Bir zamanların furyasıyla Cem Yılmaz’ın çok güzel ifade ettiği gibi “mutluluk içimizde, dünya barışı içimizde, KDV? İçinde içinde” tarzı kitaplar yüzünden kişisel gelişim eserlerinden kaçar olmuştum. Fakat İnsan Olmak ve Engin Geçtan’ın da kaynak olarak kullanıp kitabın birçok yerinde atıfta bulunduğu Erich Fromm’un Sevme Sanatı isimli eseri, son zamanlarda okuduklarım arasında türünün en iyi örneklerinden.
Kitap mucizevi bir aydınlatma yaşatmıyor. Tam aksine ciddi derecede farkındalık yaratan bir çalışma. Başta kendi davranışlarımız ve tepkilerimiz olmak üzere çevremizdeki insanların davranışlarıyla ilgili müthiş isabetli tespitler yer alıyor. En önemlisi de bunları meydana getiren koşullarla gerisinde yatan sebeplere de değinmesi.

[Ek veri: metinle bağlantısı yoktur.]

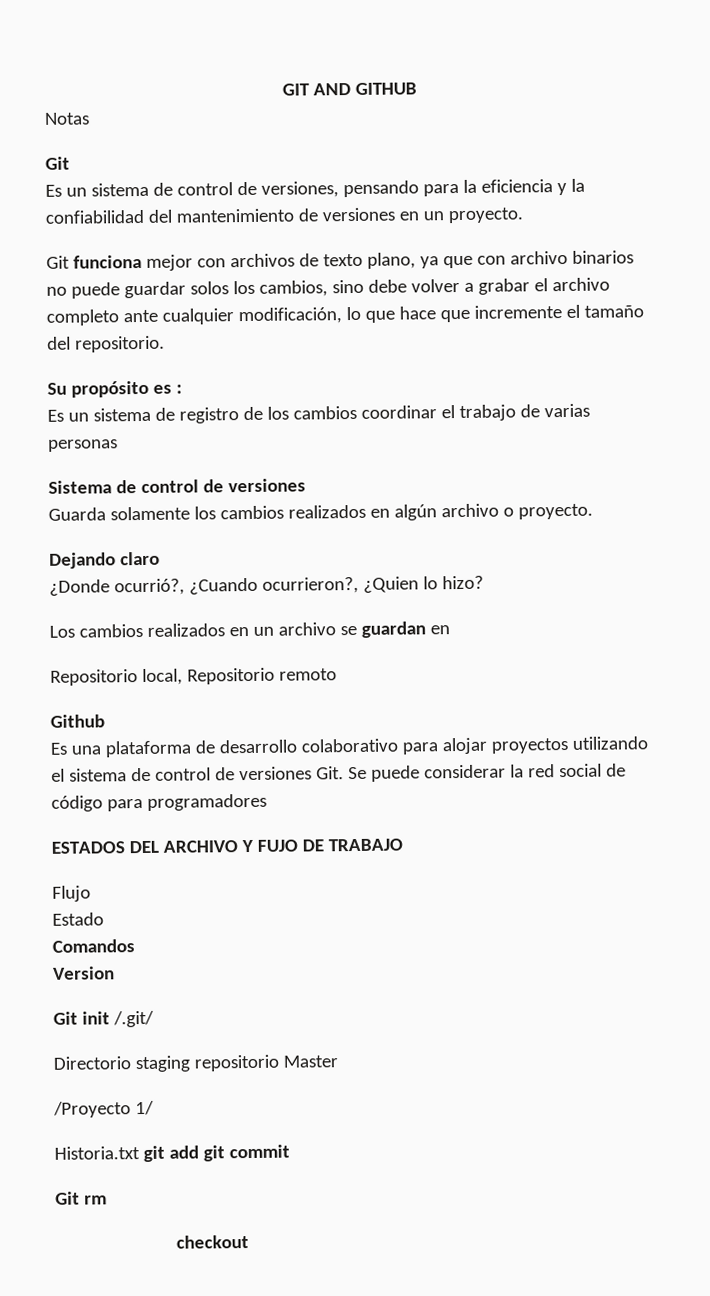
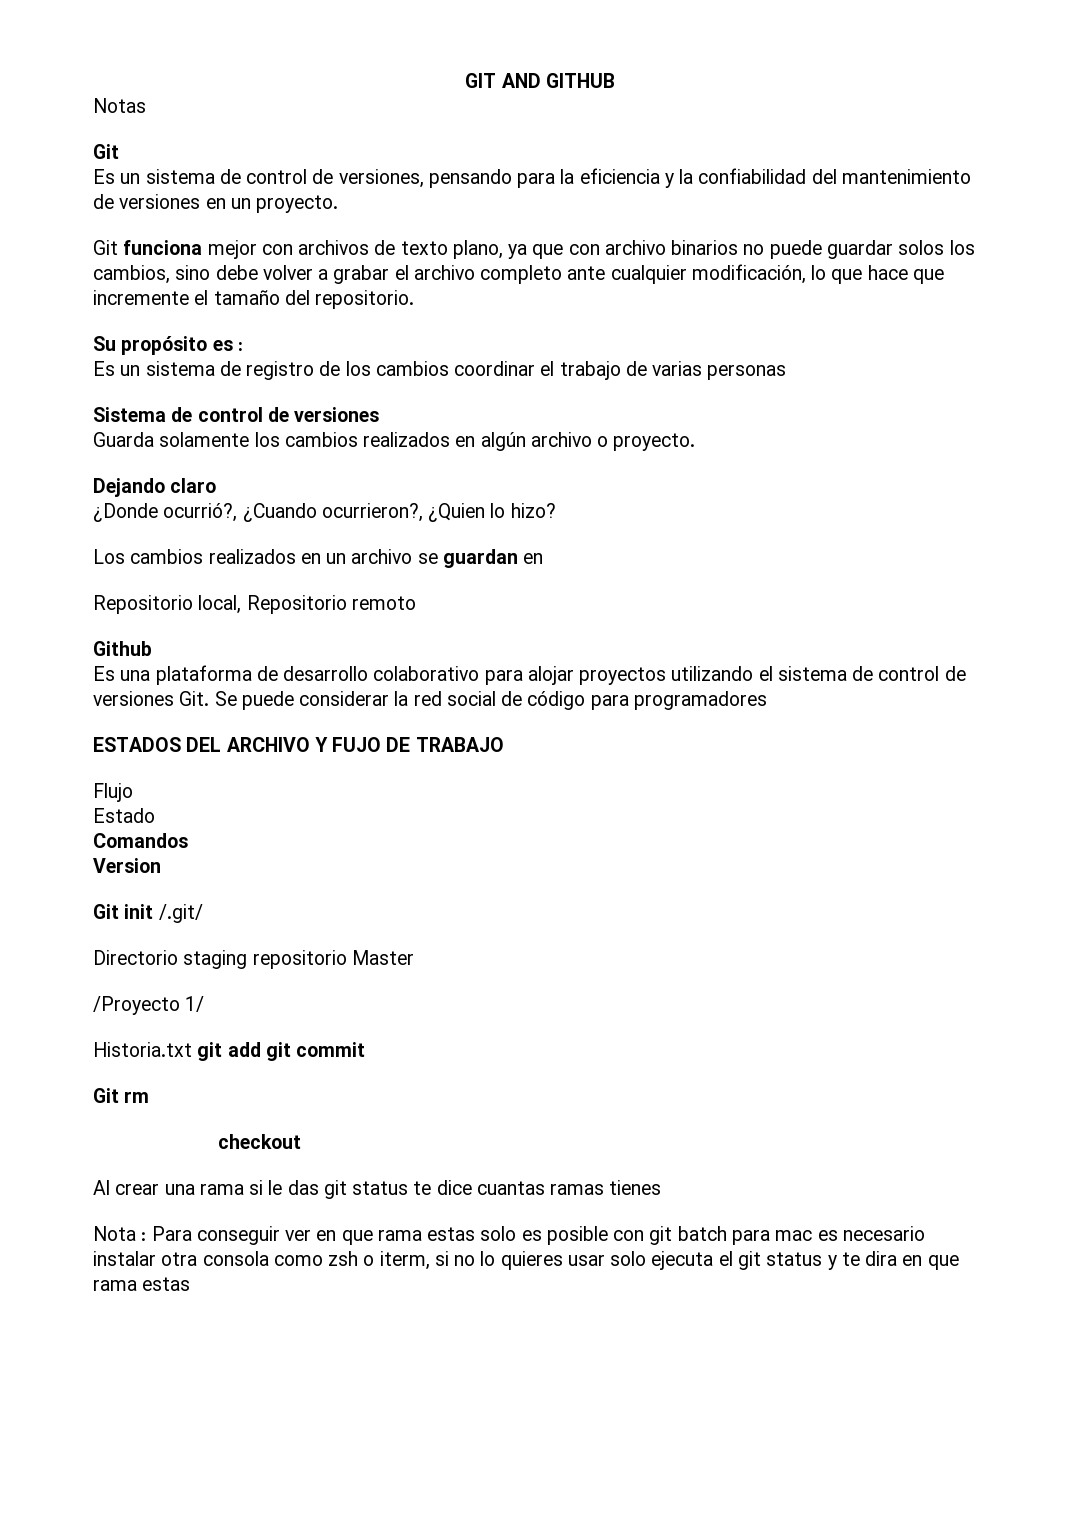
(250, 1242) none -> [93,1180,662,1199] [93,1226,925,1245] [93,1251,959,1270] [93,1277,191,1291] // Al crear una rama si le das git status te dice cuantas ramas tienes // Nota : Para conseguir ver en que rama estas solo es posible con git batch para mac es necesario instalar otra consola como zsh o iterm, si no lo quieres usar solo ejecuta el git status y te dira en que rama estas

Daha da derinleştirilebilir olmakla birlikte akıcı dille ve günlük yaşamdan örneklerle anlatılması kitabın anlaşılırlığı açısından büyük artı.
S-41. Bir insanı sevmek, onun gerçeklerini anlamaya çalışmayı da içerir.
S-77. Kişiliğin bireyleşebilmesi için, insanın kendisine ilişkin gerçekleri olabildiğince bilinçlendirebilmesi gerekir.
S-82. Güçlülük, yürekli olmayı gerektirir. Yüreklilikse insanın kendi gerçekleriyle yüzleşebilmesini içerir.
S-94. Bir insanın kaygılarından kurtulabilmesi için tek yol, kendi varoluş sorumluluğunu üstlenebilmesidir.
S-96. İnsanın kendi sorumluluğunu üstlenmesi, bir başka insanın sorumluluğunu üstlenmesinden çok daha güçtür.
S-103. Yapıcı ve yaratıcı düşünce yeni yaşantılara açılmanın hazırlığıdır. Eleştirici düşünce ise geçmişte yapılmış hataları yinelememeyi sağlar.
S-159. Dünyada iki tür insan vardır: yaşayanlar ve yaşayanları seyredip eleştirenler. Seyretmek ölümü, katılmak ise yaşamı simgeler.
Yaşamak, kendisi olabilmeyi ve yaşama etkin bir biçimde katılabilmeyi tanımlar. Bu, insanın kendi sorumluluğunu, bir başka deyişle, hayatına anlam katma sorumluluğunu içerir. Sorumluluğunu üstlenen kişi özgürdü. Özgür insan daha az korkar, onun için sevebilir!